● **Written instruction**:
Pick up the tutorial on parsing HTML with Python and XPath after its final sentence and keep writing it.

● **Text extract**:
Document Object Model (DOM)
To parse HTML, we need to have a nice tree structure that contains the whole HTML file through which we can locate the information. This tree-like structure is the Document Object Model (DOM). DOM is a cross-platform and language-independent interface that treats an XML or HTML document as a tree structure wherein each node is an object representing a part of the document. The DOM represents a document with a logical tree. Each branch of the tree ends in a node, and each node contains objects. DOM methods allow programmatic access to the tree; with them one can change the structure, style or content of a document. The following is an example of DOM hierarchy in an HTML document:
Retrieving HTML
When I inspected the network traffic while interacting with https://www.harvardartmuseums.org/visit/calendar I didn’t see any requests that returned JSON data. The best we can do appears to be https://www.harvardartmuseums.org/visit/calendar?date=, which unfortunately returns HTML.
The first step is the same as before: we make a GET
request.
calendar_path = 'visit/calendar'
calendar_url = (museum_domain # recall that we defined museum_domain earlier
+ "/"
+ calendar_path)
print(calendar_url)
## 'https://www.harvardartmuseums.org/visit/calendar'
events0 = requests.get(calendar_url, params = {'date': '2018-11'})
As before we can check the headers to see what type of content we received in response to our request.
events0.headers['Content-Type']
## 'text/html; charset=UTF-8'
Parsing HTML using the lxml library
Like JSON, HTML is structured; unlike JSON it is designed to be rendered into a human-readable page rather than simply to store and exchange data in a computer-readable format. Consequently, parsing HTML and extracting information from it is somewhat more difficult than parsing JSON.
While JSON parsing is built into the Python requests
library, parsing HTML requires a separate library. I recommend using the HTML parser from the lxml
library; others prefer an alternative called beautifulsoup4
.
from lxml import html
# convert a html text representation (`events0.text`) into
# a tree-structure (DOM) html representation (`events_html`)
events_html = html.fromstring(events0.text)
Using XPath to extract content from HTML
XPath
is a tool for identifying particular elements within a HTML document. The developer tools built into modern web browsers make it easy to generate XPath
s that can be used to identify the elements of a web page that we wish to extract.
We can open the html document we retrieved and inspect it using our web browser.
html.open_in_browser(events_html, encoding = 'UTF-8')
Once we identify the element containing the information of interest we can use our web browser to copy the XPath
that uniquely identifies that element.
Next we can use Python to extract the element of interest:
events_list_html = events_html.xpath('//*[@id="events_list"]/article')
Once again we can use a web browser to inspect the HTML we’re currently working with, and to figure out what we want to extract from it. Let’s look at the first element in our events list.

● **Stored rows**:
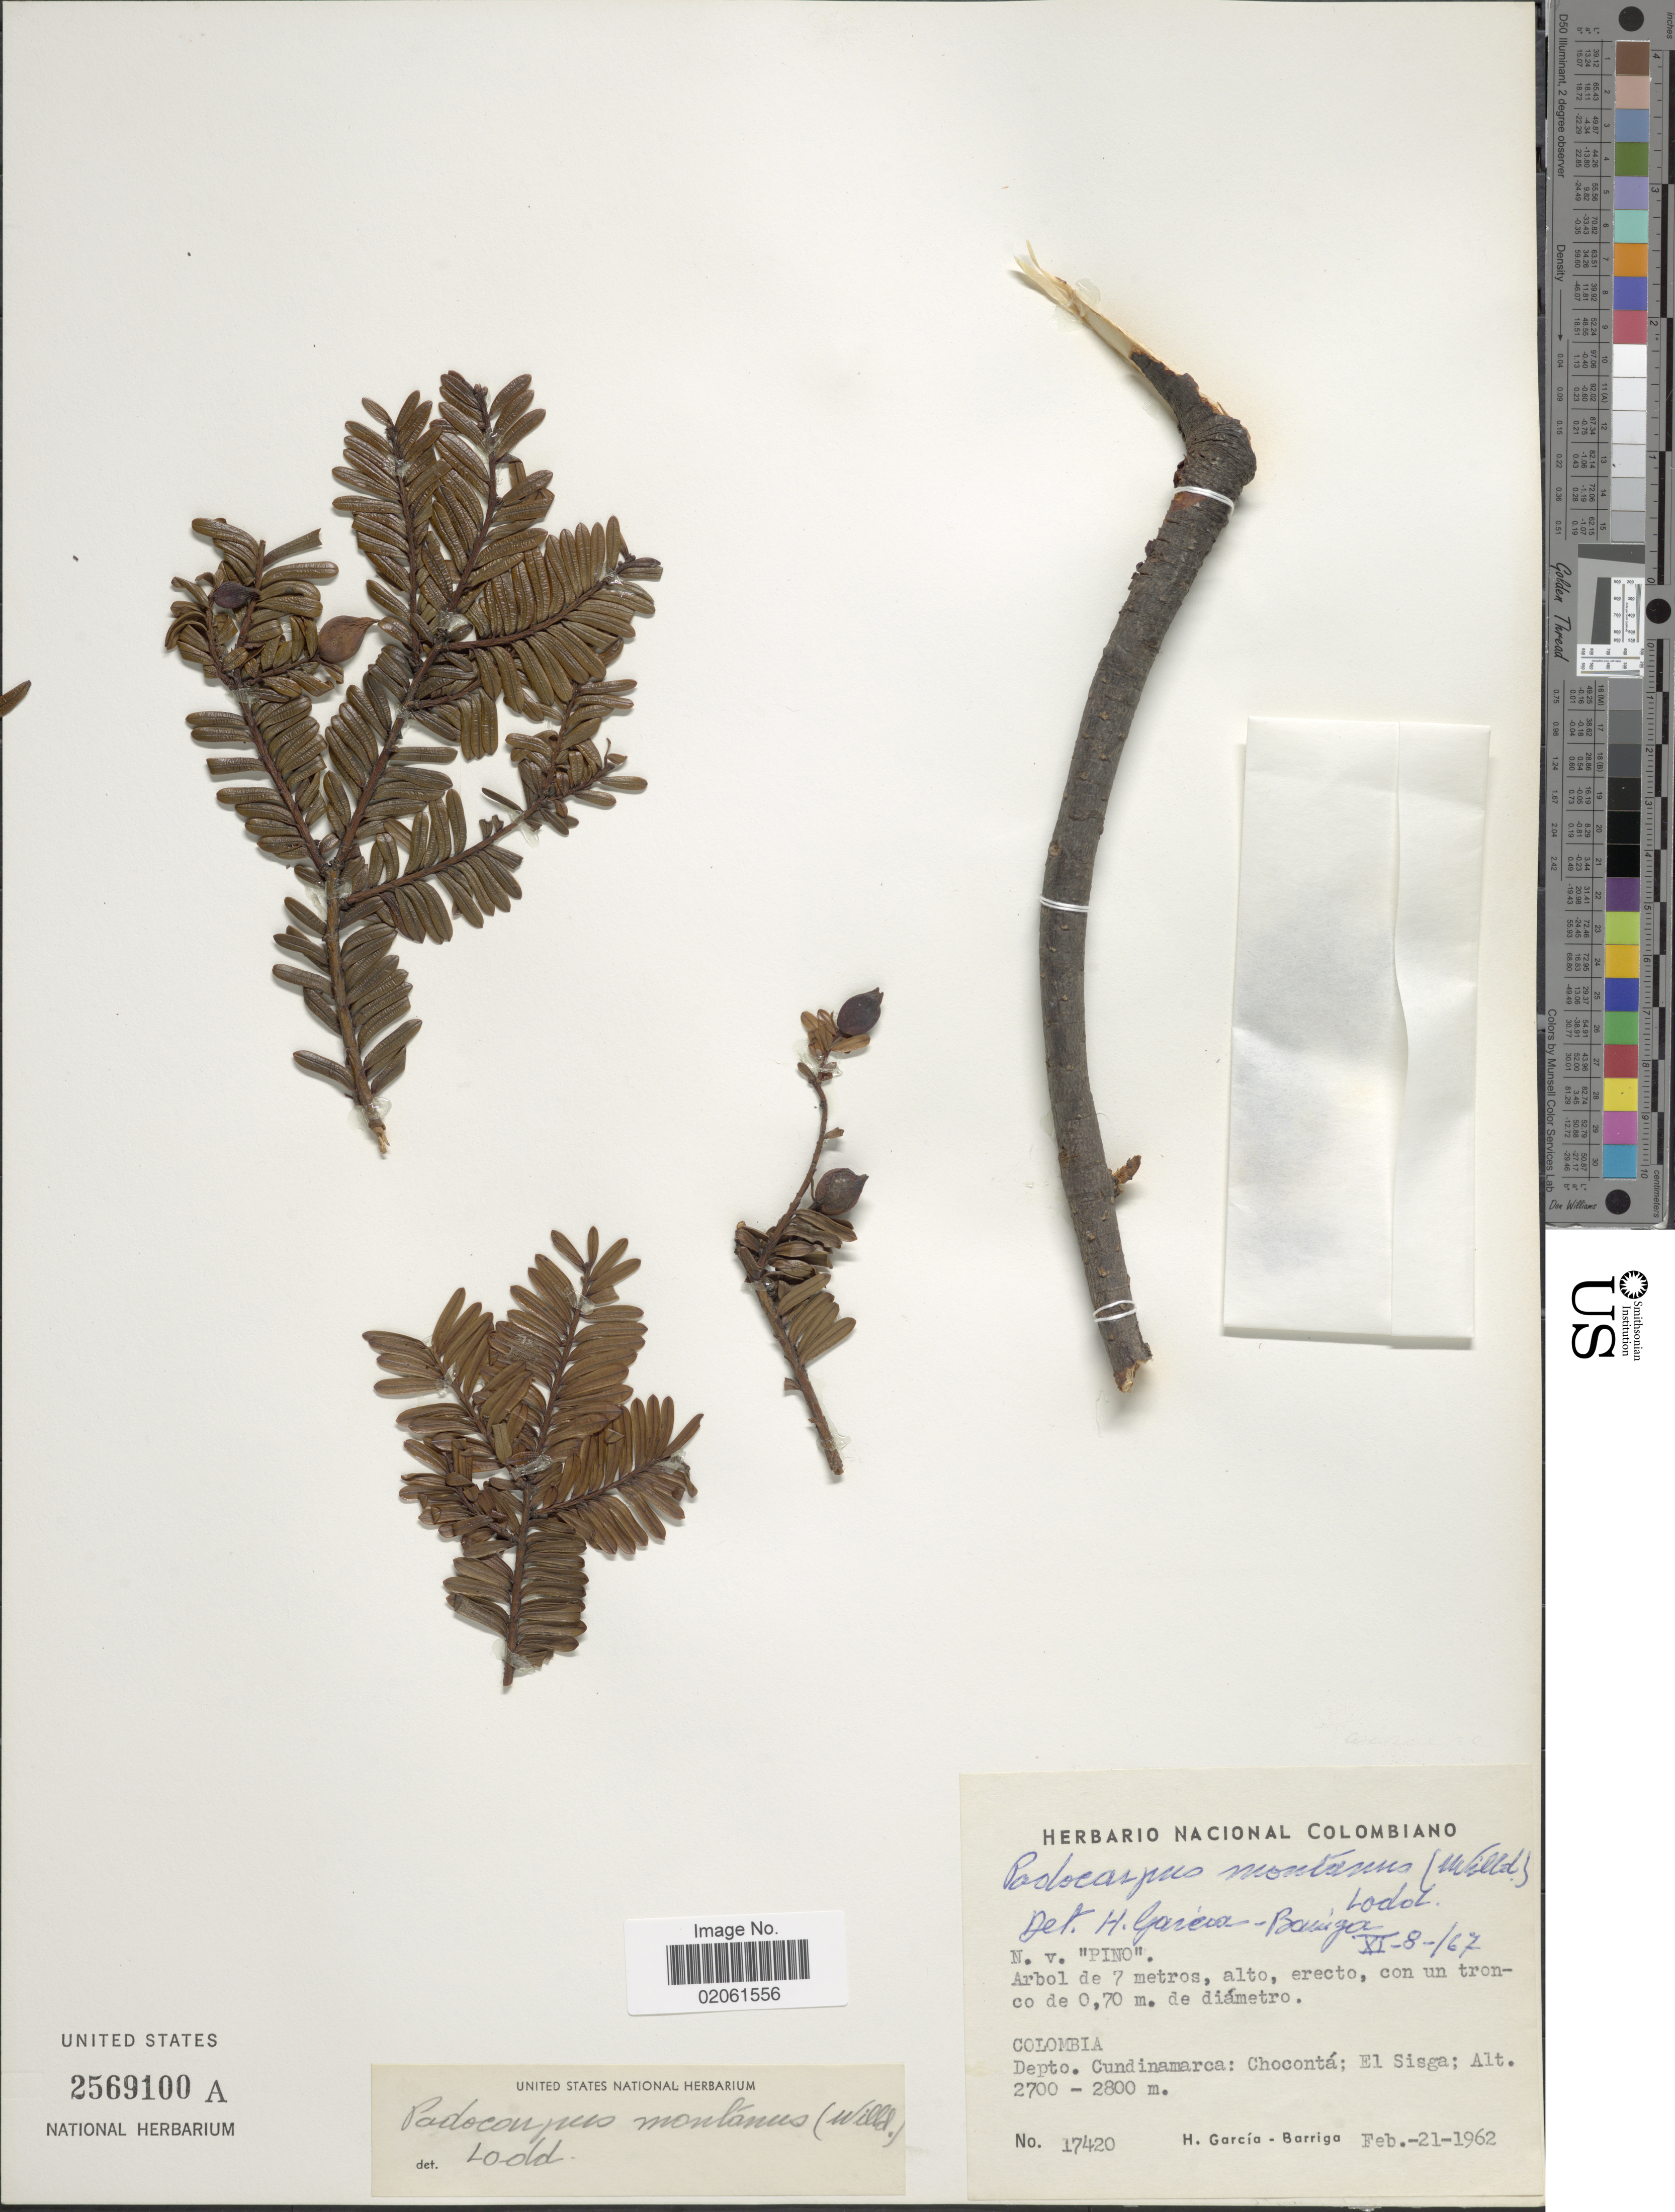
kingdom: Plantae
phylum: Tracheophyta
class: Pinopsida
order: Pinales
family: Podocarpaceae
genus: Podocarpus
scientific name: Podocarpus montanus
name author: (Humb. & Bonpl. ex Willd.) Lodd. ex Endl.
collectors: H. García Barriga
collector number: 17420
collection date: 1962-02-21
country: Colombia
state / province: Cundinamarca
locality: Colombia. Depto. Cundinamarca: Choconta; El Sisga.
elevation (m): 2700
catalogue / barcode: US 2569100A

● **Response**:
first_event_html = events_list_html[0]
html.open_in_browser(first_event_html, encoding = 'UTF-8')
As before we can use our browser to find the xpath of the elements we want.
(Note that the html.open_in_browser
function adds enclosing html
and body
tags in order to create a complete web page for viewing. This requires that we adjust the xpath
accordingly.)
By repeating this process for each element we want, we can build a list of the xpaths to those elements.
elements_we_want = {'figcaption': 'div/figure/div/figcaption',
'date': 'div/div/header/time',
'title': 'div/div/header/h2/a',
'time': 'div/div/div/p[1]/time',
'localtion1': 'div/div/div/p[2]/span/span[1]',
'location2': 'div/div/div/p[2]/span/span[2]'
}
Finally, we can iterate over the elements we want and extract them.
first_event_values = {}
for key in elements_we_want.keys():
element = first_event_html.xpath(elements_we_want[key])[0]
first_event_values[key] = element.text_content().strip()
print(first_event_values)
## {'date': 'Wednesday, March 18, 2020',
## 'figcaption': 'Photo: Tim Correira.',
## 'localtion1': '32 Quincy Street',
## 'location2': 'Cambridge',
## 'time': '9:00am - 10:00am',
## 'title': 'Circle of Friends Gallery Tour [CANCELED]'}
Iterating to retrieve content from a list of HTML elements
So far we’ve retrieved information only for the first event. To retrieve data for all the events listed on the page we need to iterate over the events. If we are very lucky, each event will have exactly the same information structured in exactly the same way and we can simply extend the code we wrote above to iterate over the events list.
Unfortunately, not all these elements are available for every event, so we need to take care to handle the case where one or more of these elements is not available. We can do that by defining a function that tries to retrieve a value and returns an empty string if it fails.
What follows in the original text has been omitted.